Some people, like Chris Martin and Gwyneth Paltrow, manage to find the positive in a break-up, while others take the rejection more personally (Credit: Getty Images)

Intriguingly, a paper published this year found that our response may be moderated by our beliefs about personality – whether we agree with statements such as: “the kind of person you are is something very basic about you and it can’t be changed very much”. Lauren Howe and Carol Dweck at Stanford University found that people with this rigid view of themselves tended to take rejection more personally, feeling that it revealed something bad about their character, and as a result they found the experience even more distressing.

The researchers also found that these kinds of attitudes were malleable – when exposed to arguments (supposedly from a magazine article) suggesting that personality is fixed, participants were more likely to take a hypothetical rejection personally, as compared with others who read an article about how personality is changeable.

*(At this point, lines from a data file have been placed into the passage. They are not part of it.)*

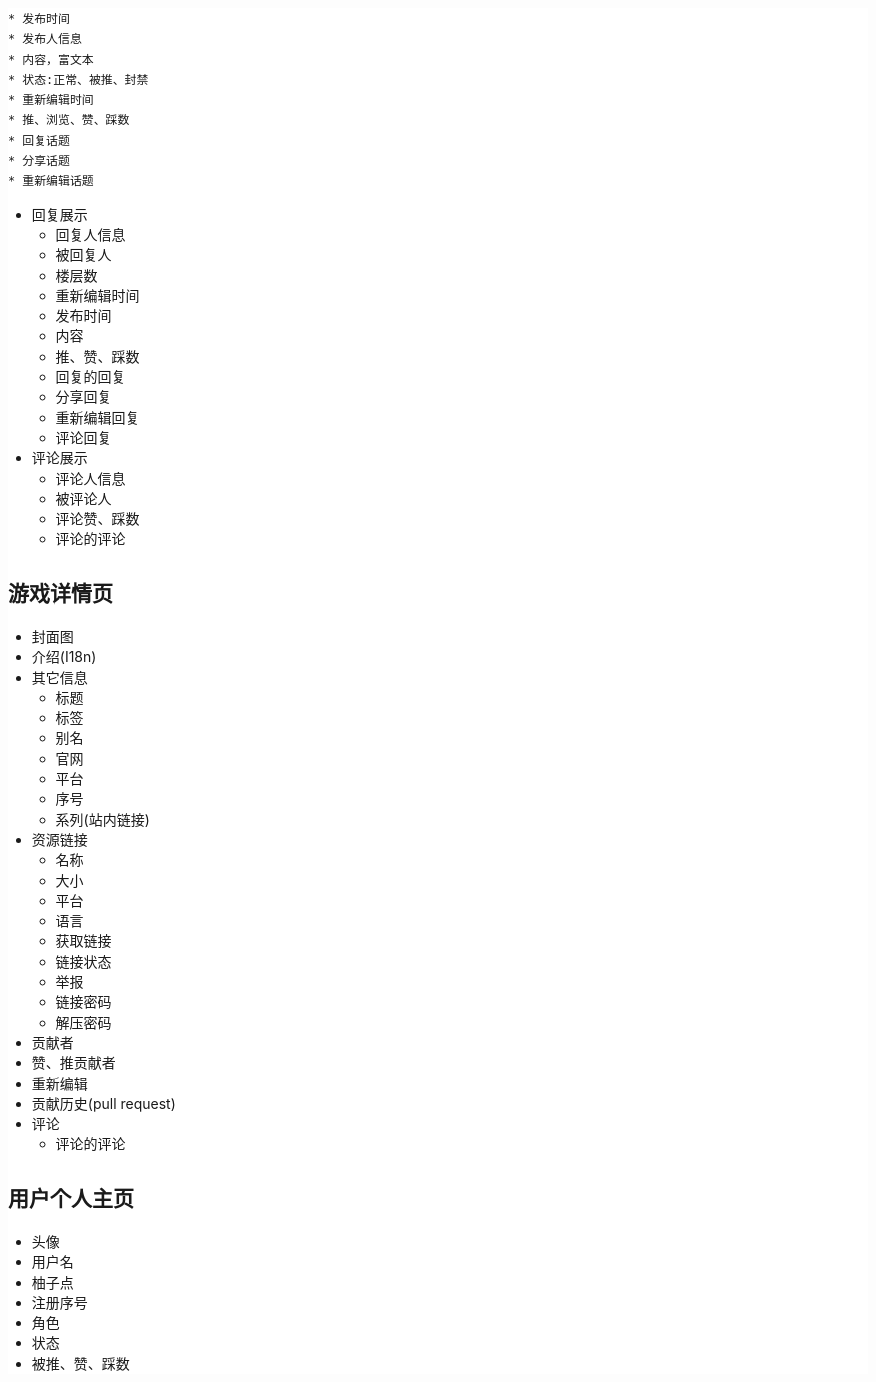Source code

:     * 发布时间
    * 发布人信息
    * 内容，富文本
    * 状态:正常、被推、封禁
    * 重新编辑时间
    * 推、浏览、赞、踩数
    * 回复话题
    * 分享话题
    * 重新编辑话题
* 回复展示
    * 回复人信息
    * 被回复人
    * 楼层数
    * 重新编辑时间
    * 发布时间
    * 内容
    * 推、赞、踩数
    * 回复的回复
    * 分享回复
    * 重新编辑回复
    * 评论回复
* 评论展示
    * 评论人信息
    * 被评论人
    * 评论赞、踩数
    * 评论的评论
## 游戏详情页
* 封面图
* 介绍(I18n)
* 其它信息
    * 标题
    * 标签
    * 别名
    * 官网
    * 平台
    * 序号
    * 系列(站内链接)
* 资源链接
    * 名称
    * 大小
    * 平台
    * 语言
    * 获取链接
    * 链接状态
    * 举报
    * 链接密码
    * 解压密码
* 贡献者
* 赞、推贡献者
* 重新编辑
* 贡献历史(pull request)
* 评论
    * 评论的评论
## 用户个人主页
* 头像
* 用户名
* 柚子点
* 注册序号
* 角色
* 状态
* 被推、赞、踩数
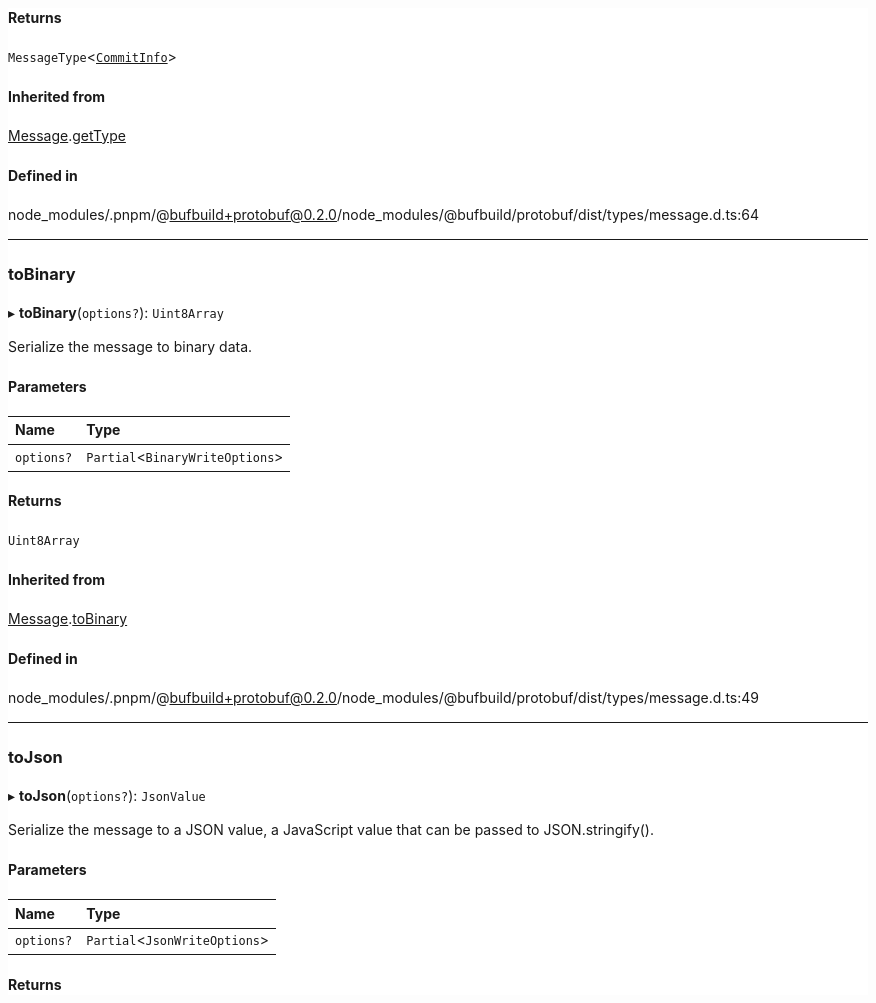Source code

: #### Returns

`MessageType`<[`CommitInfo`](abci.CommitInfo.md)\>

#### Inherited from

[Message](Message.md).[getType](Message.md#gettype)

#### Defined in

node_modules/.pnpm/@bufbuild+protobuf@0.2.0/node_modules/@bufbuild/protobuf/dist/types/message.d.ts:64

___

### toBinary

▸ **toBinary**(`options?`): `Uint8Array`

Serialize the message to binary data.

#### Parameters

| Name | Type |
| :------ | :------ |
| `options?` | `Partial`<`BinaryWriteOptions`\> |

#### Returns

`Uint8Array`

#### Inherited from

[Message](Message.md).[toBinary](Message.md#tobinary)

#### Defined in

node_modules/.pnpm/@bufbuild+protobuf@0.2.0/node_modules/@bufbuild/protobuf/dist/types/message.d.ts:49

___

### toJson

▸ **toJson**(`options?`): `JsonValue`

Serialize the message to a JSON value, a JavaScript value that can be
passed to JSON.stringify().

#### Parameters

| Name | Type |
| :------ | :------ |
| `options?` | `Partial`<`JsonWriteOptions`\> |

#### Returns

There’s a positive way to interpret this – presumably by reminding ourselves that we are complex, multi-faceted characters capable of change, we can inoculate ourselves to some extent against the distressing effects of rejection.

We could also heed the lessons from the research showing that divorce often precipitates a loss in extraversion. It may be wise to anticipate this effect and after a breakup to make an extra effort to forge new friendships and social circles and thus avoid loneliness. Of course the end of a long relationship is unlikely to ever be easy, but remember that it needn’t be self-defining. And if the relationship was claustrophobic and constraining, there’s evidence you may go on to experience feelings of hope and a new lust for life.